As advocates for a range of social service programs brace for the worst under the mayor’s budget proposals, some senior centers recently learned a harsh lesson: Watch the money, even after it’s in the budget.

In late January, the city Department for the Aging (DFTA) told administrators at 38 centers that funding had run out for their English as a Second Language classes. According to the agency, the City Council never restored $500,000 DFTA says the mayor cut last summer, despite promises to do so. To keep the program running for the 1,500 elderly immigrants who had been using it, DFTA officials say the agency had been paying for the program out of its own coffers for six months, but couldn’t afford to do so any longer.
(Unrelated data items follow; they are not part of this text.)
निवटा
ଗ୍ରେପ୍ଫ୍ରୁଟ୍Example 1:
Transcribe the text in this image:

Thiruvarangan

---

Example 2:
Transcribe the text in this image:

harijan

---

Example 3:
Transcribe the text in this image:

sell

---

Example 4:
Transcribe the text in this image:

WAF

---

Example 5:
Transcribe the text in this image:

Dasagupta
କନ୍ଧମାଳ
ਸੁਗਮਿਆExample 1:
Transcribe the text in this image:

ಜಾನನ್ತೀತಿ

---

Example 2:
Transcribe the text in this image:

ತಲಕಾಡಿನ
The Council says that’s nonsense. In a letter to the DFTA commissioner last month, Council Finance Director Larian Angelo wrote that $500,000 for ESL was in the 2003 budget.
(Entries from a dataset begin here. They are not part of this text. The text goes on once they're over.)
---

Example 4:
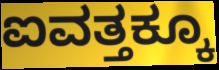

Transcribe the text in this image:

ಐವತ್ತಕ್ಕೂ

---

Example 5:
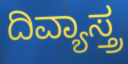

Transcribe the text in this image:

ದಿವ್ಯಾಸ್ತ್ರ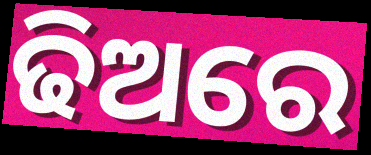
ଢିଅରେ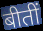
बीतींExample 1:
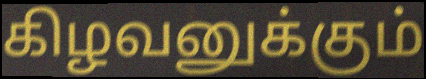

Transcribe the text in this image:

கிழவனுக்கும்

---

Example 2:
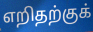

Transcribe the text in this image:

எறிதற்குக்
While both sides gather documentation, advocates for seniors wonder about the classes’ future. At the ARC Fort Washington Senior Center in Washington Heights, what was an eight-hour-a-week program for 23 students has been whittled down to four hours taught by volunteers. Eight students have dropped out.
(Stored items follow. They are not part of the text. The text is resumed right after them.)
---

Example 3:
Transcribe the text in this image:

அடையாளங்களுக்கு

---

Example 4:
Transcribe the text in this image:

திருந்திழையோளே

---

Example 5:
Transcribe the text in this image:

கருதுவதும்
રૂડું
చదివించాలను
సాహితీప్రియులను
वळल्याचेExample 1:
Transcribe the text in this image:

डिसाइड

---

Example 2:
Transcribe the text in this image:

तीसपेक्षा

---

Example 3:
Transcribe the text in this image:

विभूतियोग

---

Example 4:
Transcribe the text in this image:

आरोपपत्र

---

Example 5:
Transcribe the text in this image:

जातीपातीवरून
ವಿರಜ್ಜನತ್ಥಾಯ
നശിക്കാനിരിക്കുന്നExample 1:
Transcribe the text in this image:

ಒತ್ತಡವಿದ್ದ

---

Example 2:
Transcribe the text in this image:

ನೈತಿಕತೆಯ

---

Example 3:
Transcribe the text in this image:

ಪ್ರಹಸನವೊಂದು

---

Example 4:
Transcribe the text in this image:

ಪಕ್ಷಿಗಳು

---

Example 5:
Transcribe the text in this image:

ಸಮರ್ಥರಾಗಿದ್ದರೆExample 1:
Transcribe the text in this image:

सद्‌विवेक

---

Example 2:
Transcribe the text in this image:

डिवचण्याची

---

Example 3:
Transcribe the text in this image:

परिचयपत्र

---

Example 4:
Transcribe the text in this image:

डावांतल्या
At a City Council hearing on April 15, DFTA Deputy Commissioner Sally Renfrow promised that the Department of Youth and Community Development would soon start up afternoon ESL classes at senior centers.

But some advocates say that’s a poor alternative. For one thing, said several senior center representatives, many seniors spend their afternoons caring for grandchildren.

In the meantime, in the midst of intense budget debates, fiscal watchdogs are wondering how this accounting mishap could have happened. “I’ve seen City Council’s budget and I would have known if there had been a cut,” said Bobbie Sackman, public policy director for the Council of Senior Centers and Services of New York City. “There was no budget process to discuss such a cut, no hearing, nothing.”

When asked last week why DFTA didn’t mention the ESL termination during budget discussions late last year, Renfrow said it was “an oversight.”

Regardless of how the controversy gets resolved, Sackman assumes that ESL money for seniors really will end up on the block of impending budget cuts. “When we fight to get it back,” she says, “we at least want to know it’s going to be used for the intended purpose.”